We continued in our acts of repentance with a presentation from the Cheyenne and Arapaho tribes about the Methodist involvement in the 1864 Sand Creek massacre. We shared in the consecration of deaconesses and home missioners and the commissioning of missionaries. We moved toward a global Book of Discipline and global Social Principles. We voted to add five new bishops in Africa after 2020, and approved a church wide study on our ecclesiology.
The Episcopal address set the tone for the event, focusing on humility and lifting up our accomplishments. We heard from our laity an invitation to members to be more involved in making disciples and getting involved in ministries to bring the love of Christ to others. We heard our young people say they “are engaged in Christ’s journey with energy and love.” We also heard them say clearly that they do not want a divided church and urged us to "be in unity even if we do not have unanimity." They give us hope for our future.
The body had difficult and challenging work before it as we acknowledged our differences over human sexuality. Amidst those differences, the delegates affirmed they want their bishops to lead and we found ourselves with an opportunity for a holy moment. We spoke candidly about what divides us and what our church might look like in the future if we dared to consider new possibilities. We offered a way forward, postponing decisions about sexuality matters and committing to having a different kind of global conversation that allows all voices to be heard.

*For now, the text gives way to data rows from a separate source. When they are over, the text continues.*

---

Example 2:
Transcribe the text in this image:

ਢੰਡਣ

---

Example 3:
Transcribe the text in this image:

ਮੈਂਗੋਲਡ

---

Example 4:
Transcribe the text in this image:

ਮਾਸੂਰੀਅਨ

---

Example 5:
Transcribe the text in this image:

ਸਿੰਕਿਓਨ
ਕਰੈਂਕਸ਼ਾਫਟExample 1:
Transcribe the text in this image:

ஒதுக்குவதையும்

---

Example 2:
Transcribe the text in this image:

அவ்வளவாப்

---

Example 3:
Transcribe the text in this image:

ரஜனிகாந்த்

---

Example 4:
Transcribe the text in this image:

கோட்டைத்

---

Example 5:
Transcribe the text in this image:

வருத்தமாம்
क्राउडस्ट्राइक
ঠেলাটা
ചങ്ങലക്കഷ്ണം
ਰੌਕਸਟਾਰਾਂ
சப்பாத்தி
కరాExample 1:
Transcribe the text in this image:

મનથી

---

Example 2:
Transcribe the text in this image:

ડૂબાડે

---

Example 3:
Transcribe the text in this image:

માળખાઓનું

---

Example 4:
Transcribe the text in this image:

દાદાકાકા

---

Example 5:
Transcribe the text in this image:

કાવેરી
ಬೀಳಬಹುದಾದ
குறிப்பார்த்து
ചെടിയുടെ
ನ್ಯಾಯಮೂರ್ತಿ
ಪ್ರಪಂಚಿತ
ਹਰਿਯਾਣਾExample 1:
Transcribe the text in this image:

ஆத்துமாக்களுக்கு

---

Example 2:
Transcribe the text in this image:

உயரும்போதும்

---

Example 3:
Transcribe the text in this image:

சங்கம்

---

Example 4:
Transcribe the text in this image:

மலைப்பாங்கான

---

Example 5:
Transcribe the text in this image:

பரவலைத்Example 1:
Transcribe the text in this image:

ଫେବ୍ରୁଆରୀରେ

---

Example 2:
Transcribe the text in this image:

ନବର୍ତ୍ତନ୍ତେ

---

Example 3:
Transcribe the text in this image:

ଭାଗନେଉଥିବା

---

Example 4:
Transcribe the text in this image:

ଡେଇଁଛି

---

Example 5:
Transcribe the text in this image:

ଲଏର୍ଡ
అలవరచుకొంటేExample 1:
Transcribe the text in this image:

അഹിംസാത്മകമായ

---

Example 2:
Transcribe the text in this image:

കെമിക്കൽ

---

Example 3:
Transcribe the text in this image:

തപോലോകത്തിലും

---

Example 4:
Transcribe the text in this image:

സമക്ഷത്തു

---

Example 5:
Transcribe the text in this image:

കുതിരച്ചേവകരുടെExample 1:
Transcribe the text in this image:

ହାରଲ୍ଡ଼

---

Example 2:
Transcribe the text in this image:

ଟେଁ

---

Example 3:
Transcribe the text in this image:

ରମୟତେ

Our differences do not keep us from being the body of Christ. They do not keep us from doing good in the world. They do not keep us from making a difference – and so we set forth bold new goals: to make a million new disciples of Jesus Christ; to engage 3 million new people to make a difference in the world; to transform 400 communities for vital abundant living; to reach a million children with lifesaving health interventions; and to double the number of vital congregations.

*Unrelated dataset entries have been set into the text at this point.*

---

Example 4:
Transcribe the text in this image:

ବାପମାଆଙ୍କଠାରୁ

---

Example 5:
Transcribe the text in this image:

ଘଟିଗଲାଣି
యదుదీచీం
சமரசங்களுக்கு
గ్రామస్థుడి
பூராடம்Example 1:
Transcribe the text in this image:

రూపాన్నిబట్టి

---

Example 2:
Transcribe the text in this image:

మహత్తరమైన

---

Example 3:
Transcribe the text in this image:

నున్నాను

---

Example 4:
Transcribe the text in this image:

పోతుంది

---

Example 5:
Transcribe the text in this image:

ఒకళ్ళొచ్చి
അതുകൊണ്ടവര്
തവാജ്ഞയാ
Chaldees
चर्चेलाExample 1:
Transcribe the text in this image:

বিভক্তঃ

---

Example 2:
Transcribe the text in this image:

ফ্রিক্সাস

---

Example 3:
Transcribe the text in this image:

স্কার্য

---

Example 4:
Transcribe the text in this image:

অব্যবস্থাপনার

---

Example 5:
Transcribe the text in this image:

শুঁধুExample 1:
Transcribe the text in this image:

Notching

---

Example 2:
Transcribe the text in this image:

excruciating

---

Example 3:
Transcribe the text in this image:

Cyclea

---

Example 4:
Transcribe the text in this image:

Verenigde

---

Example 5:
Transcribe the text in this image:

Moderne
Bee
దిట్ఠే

Most importantly, we affirmed our commitment to stay united. We proved that we are more than debates and divisions, more than rules and resolutions. We stood together as the body of Christ. As we reflect on our time in Portland, our prayer is for unity in the church for the advancement of our mission of making disciples of Jesus Christ for the transformation of the world.

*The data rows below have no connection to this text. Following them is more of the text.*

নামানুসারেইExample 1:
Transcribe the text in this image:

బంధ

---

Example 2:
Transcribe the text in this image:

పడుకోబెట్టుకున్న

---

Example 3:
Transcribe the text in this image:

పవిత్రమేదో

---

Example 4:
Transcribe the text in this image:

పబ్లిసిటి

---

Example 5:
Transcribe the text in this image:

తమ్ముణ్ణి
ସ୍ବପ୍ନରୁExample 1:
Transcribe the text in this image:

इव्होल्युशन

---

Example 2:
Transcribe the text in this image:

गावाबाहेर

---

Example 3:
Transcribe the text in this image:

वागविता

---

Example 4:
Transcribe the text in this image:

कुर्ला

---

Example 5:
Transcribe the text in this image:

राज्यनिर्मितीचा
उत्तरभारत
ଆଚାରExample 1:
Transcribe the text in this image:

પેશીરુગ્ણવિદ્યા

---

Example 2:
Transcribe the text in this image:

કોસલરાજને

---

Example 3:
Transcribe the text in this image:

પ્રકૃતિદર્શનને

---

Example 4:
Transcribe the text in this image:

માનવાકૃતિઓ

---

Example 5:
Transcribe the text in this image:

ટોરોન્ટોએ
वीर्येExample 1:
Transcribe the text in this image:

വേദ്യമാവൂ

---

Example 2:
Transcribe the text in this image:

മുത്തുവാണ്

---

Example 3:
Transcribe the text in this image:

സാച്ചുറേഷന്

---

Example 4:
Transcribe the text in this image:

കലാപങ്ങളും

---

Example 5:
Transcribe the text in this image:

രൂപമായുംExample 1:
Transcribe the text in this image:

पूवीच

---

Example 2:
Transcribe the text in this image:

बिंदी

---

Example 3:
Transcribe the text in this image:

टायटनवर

As John Wesley reminded us, “Best of all, God is with us.”
Signed on behalf of the Council of Bishops,
Bishop Bruce R. Ough, president of the Council
About the Council of Bishops
The Council of Bishops provides leadership and helps set the direction of the 12.3 million-member church and its mission throughout the world. The bishops are the top clergy leaders of The United Methodist Church, the second largest Protestant denomination in the U.S. The Council of Bishops is made up of all active and retired bishops of The United Methodist Church, and comprises 45 active bishops in the United States; 20 active bishops in Europe, Asia and Africa; plus 87 retired bishops worldwide.